The recent misadventures of MP Claire Perry bring us new concerns. Pirate Party UK blog contributor Jerry Barnett has already very eloquently expressed his view on Why is the UK the Most Censored Nation in Europe? and on how Claire Perry's "Porn Filter" Is Internet Censorship v1.0. In this latest post Barnett makes several good points and reveals a "darker side" to this censorship:
UK mobile phone companies already have filtering on their 3G networks: subscribers are required to age-verify their accounts to disable the filter. Numerous cases have been documented of non-adult material being blocked by mobile companies. The obscenity law specialist Myles Jackman tells me that his blog, which tackles legal issues about sexuality, is blocked by some mobile networks. The Open Rights Group reports that the British National Party’s web site was also blocked on some networks. I’m certainly no fan of the BNP, but official censorship of political web sites gives me even more cause for concern.

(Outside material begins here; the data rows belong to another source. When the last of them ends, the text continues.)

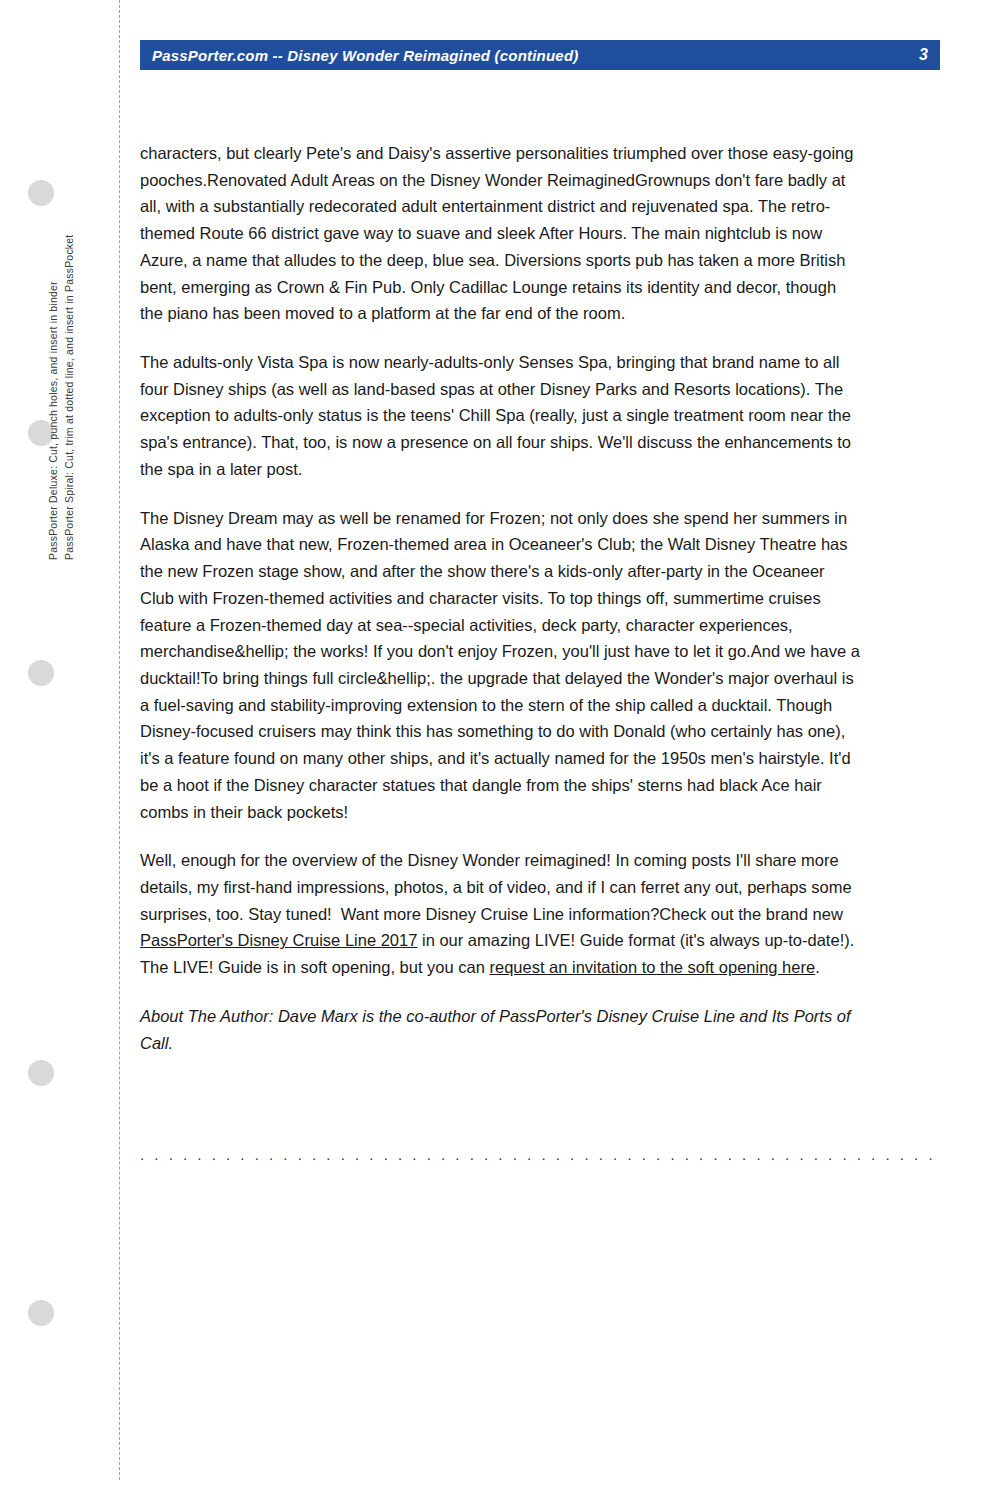PassPorter Deluxe: Cut, punch holes, and insert in binder PassPorter Spiral: Cut, trim at dotted line, and insert in PassPocket
PassPorter.com -- Disney Wonder Reimagined (continued)
3
characters, but clearly Pete's and Daisy's assertive personalities triumphed over those easy-going pooches.Renovated Adult Areas on the Disney Wonder ReimaginedGrownups don't fare badly at all, with a substantially redecorated adult entertainment district and rejuvenated spa. The retro-themed Route 66 district gave way to suave and sleek After Hours. The main nightclub is now Azure, a name that alludes to the deep, blue sea. Diversions sports pub has taken a more British bent, emerging as Crown & Fin Pub. Only Cadillac Lounge retains its identity and decor, though the piano has been moved to a platform at the far end of the room.
The adults-only Vista Spa is now nearly-adults-only Senses Spa, bringing that brand name to all four Disney ships (as well as land-based spas at other Disney Parks and Resorts locations). The exception to adults-only status is the teens' Chill Spa (really, just a single treatment room near the spa's entrance). That, too, is now a presence on all four ships. We'll discuss the enhancements to the spa in a later post.
The Disney Dream may as well be renamed for Frozen; not only does she spend her summers in Alaska and have that new, Frozen-themed area in Oceaneer's Club; the Walt Disney Theatre has the new Frozen stage show, and after the show there's a kids-only after-party in the Oceaneer Club with Frozen-themed activities and character visits. To top things off, summertime cruises feature a Frozen-themed day at sea--special activities, deck party, character experiences, merchandise&hellip; the works! If you don't enjoy Frozen, you'll just have to let it go.And we have a ducktail!To bring things full circle&hellip;. the upgrade that delayed the Wonder's major overhaul is a fuel-saving and stability-improving extension to the stern of the ship called a ducktail. Though Disney-focused cruisers may think this has something to do with Donald (who certainly has one), it's a feature found on many other ships, and it's actually named for the 1950s men's hairstyle. It'd be a hoot if the Disney character statues that dangle from the ships' sterns had black Ace hair combs in their back pockets!
Well, enough for the overview of the Disney Wonder reimagined! In coming posts I'll share more details, my first-hand impressions, photos, a bit of video, and if I can ferret any out, perhaps some surprises, too. Stay tuned! Want more Disney Cruise Line information?Check out the brand new PassPorter's Disney Cruise Line 2017 in our amazing LIVE! Guide format (it's always up-to-date!). The LIVE! Guide is in soft opening, but you can request an invitation to the soft opening here.
About The Author: Dave Marx is the co-author of PassPorter's Disney Cruise Line and Its Ports of Call.
. . . . . . . . . . . . . . . . . . . . . . . . . . . . . . . . . . . . . . . . . . . . . . . . . . . . . . . . . . . . . .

The same day of that blogpost we saw Perry misunderstand screenshots and hacking, as she took to Twitter to accuse Guido Fawkes of "hosting a link that distributed porn via [her] website". It doesn't take a particularly technical knowledge of hosting, links, or websites to understand that the phrase itself does not actually mean anything as it does not describe a possible action. At the time of writing this these tweets remain online, but the full story has been captured and shared by the Ministry of Truth. Perry's misunderstanding has been widely criticised in the media, as far and wide as blogs such as that of the Adam Smith Institute. Fawkes is now looking to sue.

There will certainly be lots more to say on the topic as its impact is felt and the consequences are noted. In the meantime I recommend following  @PornPanic / Sex and Censorship for more developments.

Updated 27 July to include Open Rights Group information.